Last July I published a blog post Nuts about NUTS! where I discussed the introduction of the new regional classification for statistics in Ireland. Briefly, a new regional classification for collecting statistics in Ireland was approved by the EU in 2016, following the Local Government Act 2014 and the establishment of three new Regional Assemblies. The CSO first used this new regional classification in the Labour Force Survey for Quarter 1 2018. It has since used the new regional classification in any data release which includes regional data.
The new structure involves three NUTS2 level regions (replacing the two previous NUTS2 regions (Southern & Eastern and Border, Midland & West)) and eight (revised) NUTS3 level regions as follows:
- NUTS2 Northern & Western: Composed of NUTS3 West (Galway, Mayo, Roscommon) and NUTS3 Border (Donegal, Sligo, Leitrim, Cavan, Monaghan).

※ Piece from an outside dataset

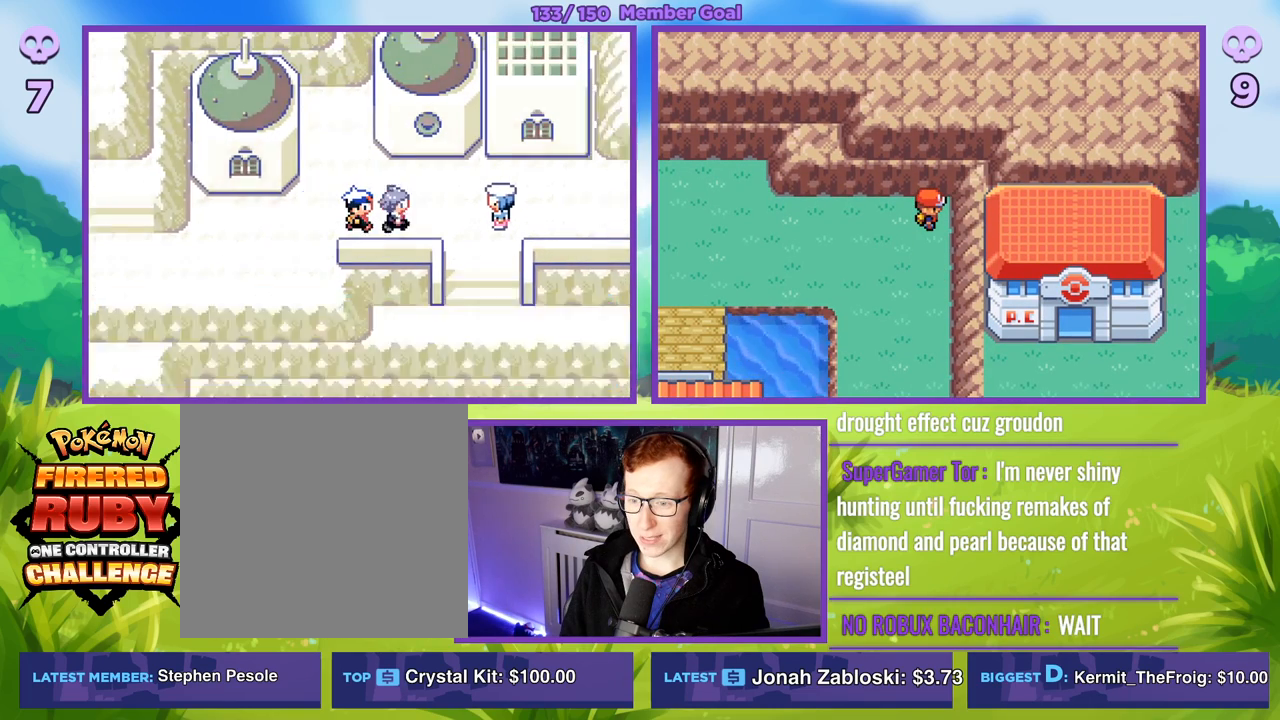
{"buttons": ["B", "R1"], "left_stick": "center", "right_stick": "center", "events": [[17, "B", "down"], [83, "B", "up"], [150, "B", "down"], [250, "B", "up"], [333, "B", "down"], [417, "B", "up"], [483, "B", "down"]]}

- NUTS2 Southern: Composed of NUTS3 Mid-West (Clare, Limerick, Tipperary), NUTS3 South East (Wexford, Waterford, Carlow, Kilkenny) and NUTS3 South West (Cork, Kerry).
- NUTS2 Eastern & Midland: Composed of NUTS3 Dublin, NUTS3 Mid-East (Wicklow, Kildare, Meath, Louth) and NUTS3 Midlands (Offaly, Laois, Westmeath, Longford).
The changes at NUTS3 level are the transfer of South Tipperary from the South-East NUTS3 region into the Mid-West NUTS3 region (following the amalgamation of North and South Tipperary Councils) and the movement of Louth from the Border NUTS3 region to the Mid-East NUTS3 region. Therefore four out of the eight NUTS3 regions changed and four (West, South West, Dublin and Midlands) remained the same. The CSO published an Information Note on the revisions.
Like the UK leaving the EU, we are currently in something of a ‘transition period’ when it comes to regional statistics in Ireland, and while nowhere near as traumatic, it is causing a few problems and some confusion, namely:
Which NUTS3 regions? It is easy to tell the ‘new’ classification when it includes the NUTS2 regions. If you see Northern & Western, Southern and Eastern & Midland you know it is the ‘new’ one.
However as the names of the NUTS3 regions remained unchanged, when you just see a list of the NUTS3 regions, it is not clear if the ‘old’ or ‘new’ classification is being used. A good example of how this can be confusing was the recent Census of Industrial Production 2016. In this release data was provided for five NUTS3 regions (Border, Dublin, Mid-East, Midland and West) as the data for the South West, South East and Mid-East were suppressed for confidentiality reasons. No data was therefore given in the release publication for the NUTS2 regions. Reading the release it was not clear which regional classification was used and it was not included in the Background Notes to the release. Only by going into Statbank to download the data, and seeing the NUTS2 regions of Northern & Western etc. listed was it clear that the ‘new’ classification was used.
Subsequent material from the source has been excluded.